Matthis Ardiley and I are in the same promotions, and so we both had to create an insect. He chose a blue bee. Here’s the result of our collaboration : 

During the project, Matthis came to see me for a problem that he couldn't resolve on his insect rig and to ask me questions about the insect rig process. As he had helped me with a texture problem that I had, I offered to rig his insect for him. Here’s a screenshot of the insect and its rig.

Thanks to that, Matthis was able to animate it. And here is the final result with greyscale passes and controllers

As I had already rigged my Stag Beetle, it was simple. But it's always nice to do a favor for a friend.

The mule Deer was an interesting learning experience. This project involved creating a realistic quadruped with fur (to go deeper with X-Gen). I learned a lot about X-Gen techniques, making me realize that grooming is a profession in its own right. Even if my groom is not very handsome and if I didn’t rig it with Controllers, just a skinned skeleton, I still learned a lot of things.

Here’s the final result with the passes :

But why put this project here? In fact, he gave me a lot. I created the mesh on Zbrush, in digital sculpture. This familiarization with digital sculpture was a great help in creating the dragon blendshapes, even if the software is different, the technique is more or less the same. Here are some screenshots of my zbrush viewport

In addition, so that my model can be used in production, I thought about a deformable and clean topology for the future. 

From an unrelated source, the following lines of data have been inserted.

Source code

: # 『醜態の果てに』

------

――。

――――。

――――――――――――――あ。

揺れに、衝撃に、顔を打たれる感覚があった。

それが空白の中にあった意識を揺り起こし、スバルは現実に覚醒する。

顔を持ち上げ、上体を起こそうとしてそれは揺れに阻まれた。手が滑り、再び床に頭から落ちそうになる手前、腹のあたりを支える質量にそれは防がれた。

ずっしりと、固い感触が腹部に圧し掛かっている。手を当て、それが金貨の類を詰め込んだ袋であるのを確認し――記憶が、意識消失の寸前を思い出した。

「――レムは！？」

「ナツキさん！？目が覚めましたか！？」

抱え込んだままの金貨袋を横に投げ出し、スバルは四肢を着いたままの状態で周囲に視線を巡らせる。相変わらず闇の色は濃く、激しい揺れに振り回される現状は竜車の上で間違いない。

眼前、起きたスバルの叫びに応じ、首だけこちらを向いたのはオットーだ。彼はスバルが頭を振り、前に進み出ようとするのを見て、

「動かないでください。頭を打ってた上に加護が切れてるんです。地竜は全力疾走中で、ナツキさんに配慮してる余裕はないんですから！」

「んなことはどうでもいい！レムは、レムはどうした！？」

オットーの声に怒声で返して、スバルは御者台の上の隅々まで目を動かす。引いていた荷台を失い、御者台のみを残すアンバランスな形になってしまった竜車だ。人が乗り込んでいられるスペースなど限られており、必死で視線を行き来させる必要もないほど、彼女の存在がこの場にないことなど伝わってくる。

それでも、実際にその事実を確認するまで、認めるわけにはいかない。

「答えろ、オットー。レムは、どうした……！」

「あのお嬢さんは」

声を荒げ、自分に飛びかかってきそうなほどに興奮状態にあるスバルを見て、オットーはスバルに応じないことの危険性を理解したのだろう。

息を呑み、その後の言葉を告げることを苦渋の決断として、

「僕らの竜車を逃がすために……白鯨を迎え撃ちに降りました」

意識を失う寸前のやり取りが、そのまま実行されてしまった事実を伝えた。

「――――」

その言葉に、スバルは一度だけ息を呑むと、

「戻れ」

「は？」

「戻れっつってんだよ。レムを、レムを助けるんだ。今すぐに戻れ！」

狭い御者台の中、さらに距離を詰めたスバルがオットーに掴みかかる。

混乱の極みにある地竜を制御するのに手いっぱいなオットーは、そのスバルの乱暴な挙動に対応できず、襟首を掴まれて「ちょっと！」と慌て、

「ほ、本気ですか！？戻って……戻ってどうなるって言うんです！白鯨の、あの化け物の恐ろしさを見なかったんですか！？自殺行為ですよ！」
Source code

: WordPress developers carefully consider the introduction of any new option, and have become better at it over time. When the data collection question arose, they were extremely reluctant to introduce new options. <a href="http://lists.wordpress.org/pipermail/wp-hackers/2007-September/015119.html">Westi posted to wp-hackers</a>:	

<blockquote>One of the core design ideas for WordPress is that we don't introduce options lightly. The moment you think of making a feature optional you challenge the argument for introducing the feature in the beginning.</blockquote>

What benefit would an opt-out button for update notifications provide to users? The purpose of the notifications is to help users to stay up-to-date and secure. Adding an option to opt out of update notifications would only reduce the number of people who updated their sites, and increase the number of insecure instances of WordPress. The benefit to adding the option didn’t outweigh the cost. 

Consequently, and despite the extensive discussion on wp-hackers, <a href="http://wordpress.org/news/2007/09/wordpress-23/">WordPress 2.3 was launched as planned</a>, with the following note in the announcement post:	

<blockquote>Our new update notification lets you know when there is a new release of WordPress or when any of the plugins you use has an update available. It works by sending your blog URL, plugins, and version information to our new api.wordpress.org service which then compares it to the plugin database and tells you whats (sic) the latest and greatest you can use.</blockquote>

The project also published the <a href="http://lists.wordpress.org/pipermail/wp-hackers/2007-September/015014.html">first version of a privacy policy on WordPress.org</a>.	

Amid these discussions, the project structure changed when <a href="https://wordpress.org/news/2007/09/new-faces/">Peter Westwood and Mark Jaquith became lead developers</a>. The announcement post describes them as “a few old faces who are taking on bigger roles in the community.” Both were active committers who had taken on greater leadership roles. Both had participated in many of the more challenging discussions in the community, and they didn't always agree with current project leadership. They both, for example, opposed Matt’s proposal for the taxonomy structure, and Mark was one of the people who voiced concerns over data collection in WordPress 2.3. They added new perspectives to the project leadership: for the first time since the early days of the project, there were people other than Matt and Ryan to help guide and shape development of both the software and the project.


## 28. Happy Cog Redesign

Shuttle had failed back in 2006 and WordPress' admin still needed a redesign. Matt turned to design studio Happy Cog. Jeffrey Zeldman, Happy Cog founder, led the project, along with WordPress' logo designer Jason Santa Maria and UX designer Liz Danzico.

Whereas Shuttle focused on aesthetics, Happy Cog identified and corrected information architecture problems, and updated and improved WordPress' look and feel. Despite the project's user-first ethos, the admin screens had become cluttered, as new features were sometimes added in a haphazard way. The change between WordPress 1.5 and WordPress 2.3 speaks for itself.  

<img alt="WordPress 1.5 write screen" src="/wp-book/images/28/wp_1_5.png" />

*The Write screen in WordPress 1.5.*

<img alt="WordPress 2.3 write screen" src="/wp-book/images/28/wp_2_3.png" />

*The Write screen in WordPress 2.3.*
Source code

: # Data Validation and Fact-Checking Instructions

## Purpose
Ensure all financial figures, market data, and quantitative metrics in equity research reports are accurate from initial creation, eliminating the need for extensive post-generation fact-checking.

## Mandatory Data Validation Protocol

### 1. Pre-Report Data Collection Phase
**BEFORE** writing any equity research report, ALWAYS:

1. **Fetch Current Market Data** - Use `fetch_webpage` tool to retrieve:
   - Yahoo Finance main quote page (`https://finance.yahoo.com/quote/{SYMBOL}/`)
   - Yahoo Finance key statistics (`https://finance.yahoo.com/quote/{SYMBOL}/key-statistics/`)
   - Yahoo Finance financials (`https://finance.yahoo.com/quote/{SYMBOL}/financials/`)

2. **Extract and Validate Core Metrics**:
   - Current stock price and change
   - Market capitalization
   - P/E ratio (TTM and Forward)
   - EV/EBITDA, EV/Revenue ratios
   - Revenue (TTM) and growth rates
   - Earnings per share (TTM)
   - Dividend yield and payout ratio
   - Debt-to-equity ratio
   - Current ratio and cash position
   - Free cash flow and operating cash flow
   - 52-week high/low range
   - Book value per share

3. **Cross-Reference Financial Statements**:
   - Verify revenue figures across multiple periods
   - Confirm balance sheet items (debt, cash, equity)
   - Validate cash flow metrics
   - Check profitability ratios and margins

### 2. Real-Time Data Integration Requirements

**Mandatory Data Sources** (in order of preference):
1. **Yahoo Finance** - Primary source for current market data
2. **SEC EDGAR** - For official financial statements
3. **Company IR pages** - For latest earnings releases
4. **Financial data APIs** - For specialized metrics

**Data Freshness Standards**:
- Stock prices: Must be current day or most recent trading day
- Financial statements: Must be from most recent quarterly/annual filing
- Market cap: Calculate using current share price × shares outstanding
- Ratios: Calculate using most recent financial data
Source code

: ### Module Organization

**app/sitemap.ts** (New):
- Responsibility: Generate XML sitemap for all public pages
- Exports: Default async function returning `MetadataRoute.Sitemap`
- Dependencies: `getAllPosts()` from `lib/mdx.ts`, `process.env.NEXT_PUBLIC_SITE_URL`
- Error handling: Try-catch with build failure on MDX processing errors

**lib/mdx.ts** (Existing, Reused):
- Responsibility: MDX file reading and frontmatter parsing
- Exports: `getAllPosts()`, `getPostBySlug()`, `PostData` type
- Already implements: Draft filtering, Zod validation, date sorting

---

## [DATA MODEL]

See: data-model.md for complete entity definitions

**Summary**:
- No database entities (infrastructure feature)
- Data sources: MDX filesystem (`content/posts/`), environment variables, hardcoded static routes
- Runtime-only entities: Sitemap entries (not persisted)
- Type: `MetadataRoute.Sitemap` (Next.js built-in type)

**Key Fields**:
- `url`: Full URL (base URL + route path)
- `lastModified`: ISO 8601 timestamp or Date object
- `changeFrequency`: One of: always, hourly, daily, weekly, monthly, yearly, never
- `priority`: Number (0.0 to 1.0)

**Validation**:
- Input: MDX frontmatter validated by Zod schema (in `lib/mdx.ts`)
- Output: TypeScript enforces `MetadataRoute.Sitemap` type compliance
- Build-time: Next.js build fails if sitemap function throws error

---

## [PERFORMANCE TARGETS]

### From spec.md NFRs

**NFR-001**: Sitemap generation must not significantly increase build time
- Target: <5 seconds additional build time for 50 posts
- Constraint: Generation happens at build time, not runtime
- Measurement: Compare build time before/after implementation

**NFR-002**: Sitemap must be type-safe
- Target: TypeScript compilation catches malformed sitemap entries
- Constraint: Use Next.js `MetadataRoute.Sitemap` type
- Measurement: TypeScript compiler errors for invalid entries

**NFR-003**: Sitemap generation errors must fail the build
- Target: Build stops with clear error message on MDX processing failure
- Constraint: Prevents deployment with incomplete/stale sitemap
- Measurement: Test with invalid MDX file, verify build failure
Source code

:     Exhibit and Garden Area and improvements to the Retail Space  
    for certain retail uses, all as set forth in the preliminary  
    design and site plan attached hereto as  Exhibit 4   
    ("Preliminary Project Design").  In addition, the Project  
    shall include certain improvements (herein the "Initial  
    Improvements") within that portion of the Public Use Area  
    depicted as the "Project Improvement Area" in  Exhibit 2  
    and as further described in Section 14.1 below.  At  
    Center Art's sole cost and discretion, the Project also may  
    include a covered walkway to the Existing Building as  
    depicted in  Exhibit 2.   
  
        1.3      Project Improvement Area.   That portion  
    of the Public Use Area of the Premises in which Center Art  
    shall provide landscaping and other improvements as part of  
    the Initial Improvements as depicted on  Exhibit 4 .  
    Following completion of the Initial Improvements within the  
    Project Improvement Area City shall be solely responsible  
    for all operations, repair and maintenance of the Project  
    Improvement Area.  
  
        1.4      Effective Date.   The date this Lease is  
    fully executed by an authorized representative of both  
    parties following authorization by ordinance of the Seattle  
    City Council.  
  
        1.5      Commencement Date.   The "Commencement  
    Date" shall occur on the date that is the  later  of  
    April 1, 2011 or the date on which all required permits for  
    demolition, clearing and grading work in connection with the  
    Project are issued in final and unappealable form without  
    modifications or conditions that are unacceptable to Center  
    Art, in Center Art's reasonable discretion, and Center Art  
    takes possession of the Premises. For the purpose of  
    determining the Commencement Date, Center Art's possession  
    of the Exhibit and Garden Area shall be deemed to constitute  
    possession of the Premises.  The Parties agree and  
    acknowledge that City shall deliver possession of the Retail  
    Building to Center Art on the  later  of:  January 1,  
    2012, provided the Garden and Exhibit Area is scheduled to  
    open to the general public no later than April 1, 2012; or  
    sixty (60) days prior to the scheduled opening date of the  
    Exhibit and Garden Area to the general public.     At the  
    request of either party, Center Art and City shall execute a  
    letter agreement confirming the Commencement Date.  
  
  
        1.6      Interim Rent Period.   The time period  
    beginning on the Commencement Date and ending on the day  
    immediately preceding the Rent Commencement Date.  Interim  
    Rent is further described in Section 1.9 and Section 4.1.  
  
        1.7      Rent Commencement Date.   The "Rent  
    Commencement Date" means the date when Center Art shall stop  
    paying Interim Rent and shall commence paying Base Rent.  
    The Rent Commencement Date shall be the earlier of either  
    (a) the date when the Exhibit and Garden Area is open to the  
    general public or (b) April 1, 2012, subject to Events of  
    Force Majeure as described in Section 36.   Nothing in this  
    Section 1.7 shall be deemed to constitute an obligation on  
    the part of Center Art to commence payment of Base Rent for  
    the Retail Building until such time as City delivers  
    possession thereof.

Even if this was not the case on this project, I know that my deer can be used in a rig, perhaps for a future personal project. Thanks to this project, I learned a lot in terms of sculpture and retopology, my projects informed me about the needs in terms of deformation, I learned to have cleaner modeling than my old projects before

The cartoon Car rig means a lot to me. This project involved creating a complex rig for a car equipped with a functional mechanical arm. But why does it represent so much? This project is my first contact with the field of rigging, for which I immediately fell in love with the passion. Here’s the animated version of my rig :

In September 2023, we first began with the freedom to model a car in any style that appealed to us. This allowed for some creative expression at the outset.

I chose to make a coccinelle look-like car.

Here’s a turn of my model : 

As soon as the project started, I wanted to push my car rig further. I learned a lot during this project, such as the creation of simple constraints, the existence of joints and their orientation, the existence and importance of Offset groups, the great importance of order in the hierarchy, the attributes, the existence of deformers for the rig and even the creation of an IK/FK switch !

Here’s the rigging showcase of my car rig : 

But in addition to all that, I also learned to automate certain things like the roar of an engine or the rotation of a flashing light depending on the time. Here are some screenshots of my expression editor windows

With all these features, the rig allows for full animation control of both the car and the arm, for creative possibilities. Our teacher said us to animate it ourselves and to move everything to test the rig and I think it was one of the better pieces of advice of the year. I so produced this little animation to see if all was working well.

Here’s the result with render passes : 

Conclusion :

Looking back on this year, I've definitely learned a lot and improved my skills in many areas. It's been great to connect with people and have some positive social experiences too. Those interactions have made me even more interested in working on projects with others. I'm excited to see what kind of teamwork opportunities come up next! There's always more to learn, and I'm eager to keep collaborating and developing my abilities.